Psychology is a mushy philosophical snack, in my own opinion, When I was still a pokid in school, I signed up for JTPA employment after school and got sent to a halfway house to babysit diagnosed psych patients; I hated it. From the inside, I have no idea what that's really like. I have also met psych pros, and I've even been to group sessions, job counseling up the yinyang, sat in on many a group feel session about relationships, and paid perfectly good money for library memberships belonging to a psychology professional association (I was a guest member only), and have gone to public nonpractitioner oriented lectures and meeting led and facilitated by both laypersons who were fans of and interested in the subject and by four year nursing level med pros.

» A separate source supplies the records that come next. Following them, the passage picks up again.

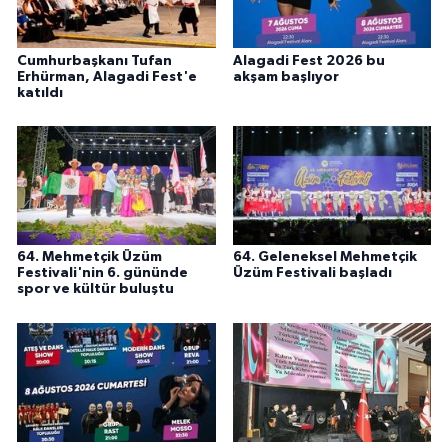
Cumhurbaşkanı Tufan
Alagadi Fest 2026 bu
Erhürman, Alagadi Fest'e
akşam başlıyor
katıldı
64. Mehmetçik Üzüm
64. Geleneksel Mehmetçik
Festivali'nin 6. gününde
Üzüm Festivali başladı
spor ve kültür buluştu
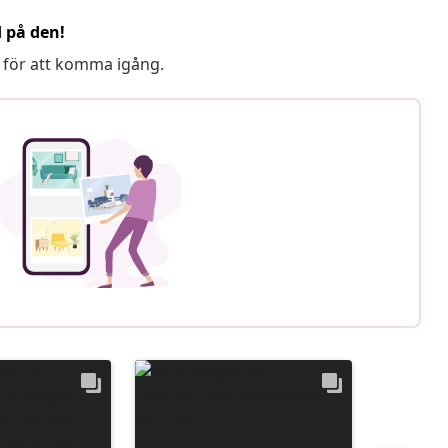
d på den!
 för att komma igång.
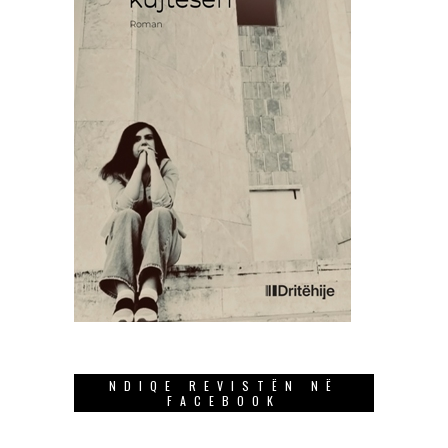
NDIQE REVISTËN NË
FACEBOOK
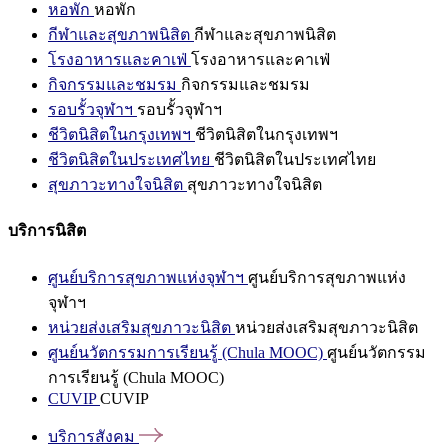
หอพัก
หอพัก
กีฬาและสุขภาพนิสิต
กีฬาและสุขภาพนิสิต
โรงอาหารและคาเฟ่
โรงอาหารและคาเฟ่
กิจกรรมและชมรม
กิจกรรมและชมรม
รอบรั้วจุฬาฯ
รอบรั้วจุฬาฯ
ชีวิตนิสิตในกรุงเทพฯ
ชีวิตนิสิตในกรุงเทพฯ
ชีวิตนิสิตในประเทศไทย
ชีวิตนิสิตในประเทศไทย
สุขภาวะทางใจนิสิต
สุขภาวะทางใจนิสิต
บริการนิสิต
ศูนย์บริการสุขภาพแห่งจุฬาฯ
ศูนย์บริการสุขภาพแห่ง
จุฬาฯ
หน่วยส่งเสริมสุขภาวะนิสิต
หน่วยส่งเสริมสุขภาวะนิสิต
ศูนย์นวัตกรรมการเรียนรู้ (Chula MOOC)
ศูนย์นวัตกรรม
การเรียนรู้ (Chula MOOC)
CUVIP
CUVIP
บริการสังคม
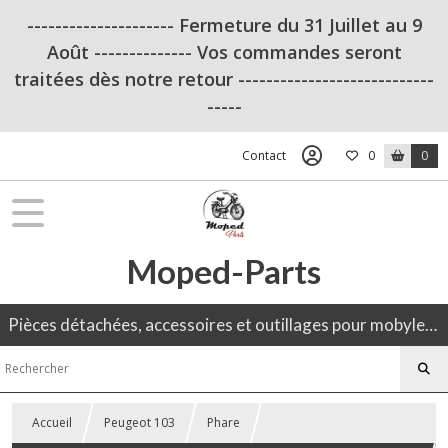
--------------------- Fermeture du 31 Juillet au 9
Août -------------- Vos commandes seront
traitées dès notre retour ----------------------------
-----
Contact
0
0
Moped-Parts
Pièces détachées, accessoires et outillages pour mobylette, 50CC, moto ancienne.
Accueil
Peugeot 103
Phare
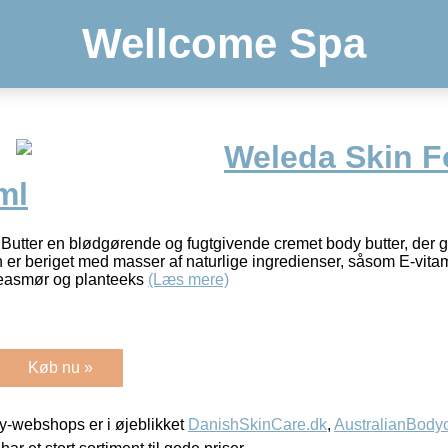
Wellcome Spa
Weleda Skin 
ml
tter en blødgørende og fugtgivende cremet body butter, der gi
 er beriget med masser af naturlige ingredienser, såsom E-vita
easmør og planteeks
(Læs mere)
Køb nu »
-webshops er i øjeblikket
DanishSkinCare.dk
,
AustralianBody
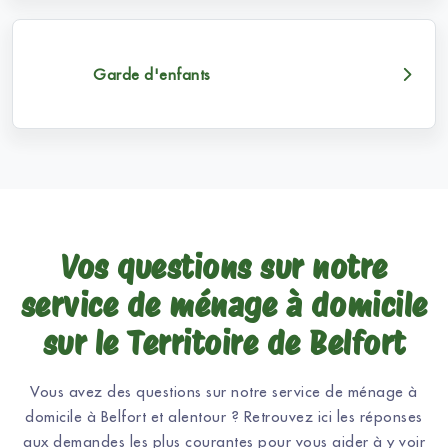
Garde d'enfants
Vos questions sur notre
service de ménage à domicile
sur le Territoire de Belfort
Vous avez des questions sur notre service de ménage à
domicile à Belfort et alentour ? Retrouvez ici les réponses
aux demandes les plus courantes pour vous aider à y voir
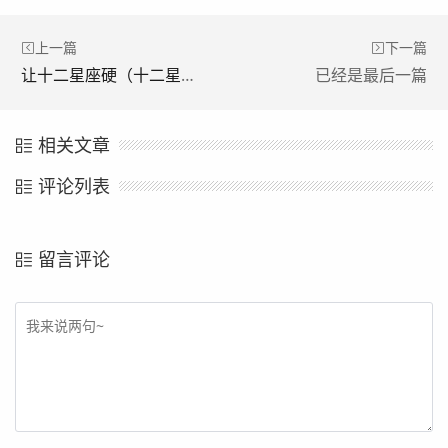
上一篇
下一篇
让十二星座硬（十二星座硬币长什么样）
已经是最后一篇
相关文章
评论列表
留言评论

It's a speculative hobby and pastime for many. Dream Psychology has a large body of literature attached to it, by Sigmund Freud and Carl Jung, who I didn't like as people. Most readers on the topic are drawn to it because of, for example, Bill Moyer's interviews with Joseph Campbell. It has a youth level general interest readership of bookworm fans who read Greek, Roman, Celtic, Germanic Mythology and while I certainly enjoyed those books at the time, I don't see the super serious connective bridge from them to Joseph in Egypt, or Daniel in Babylon, maybe I'm just not dedicated enough to the inquiry.
Do you want to know what psychology really is on a college campus? It's modernist philosophy. Right around the turn of the last century, at the same time as Fredrick Nietzche, ancient Greek classics stopped being a derigour college program, and this Zarathustra Persian stuff replaced it in philosophy departments all over Europe and the United States.
I think people should stay out of that. If you had a dream, I know it was real, your dreams exist, they're real dreams. But as a lifestyle, or as a professional medical practice, I can't justify that either religiously or morally. Why did you study the other person's dream? To compare it to your own? To determine whether your dream was prophetic? I do remember dreams that I have had in the past too, but I never try to intercept someone else's dream and claim to have been in it myself, I'm not Pharoh's cupbearer, Pharoh's baker, Joseph, Daniel, John, or Mary. I am not, (Heaven help me!) anything at all like that blasted Zarathustra prick Nietzsche was channeling, or going to go anywhere at all with that awful bloody book that came out, "The Prophet" by Kalil Gibran. I'll tell you what dream psychology is, for the record, brother, it is getting other people to believe that you can prophecy, literally channel and read tea leaves, and pay you for your uninformed opinion. YUCK!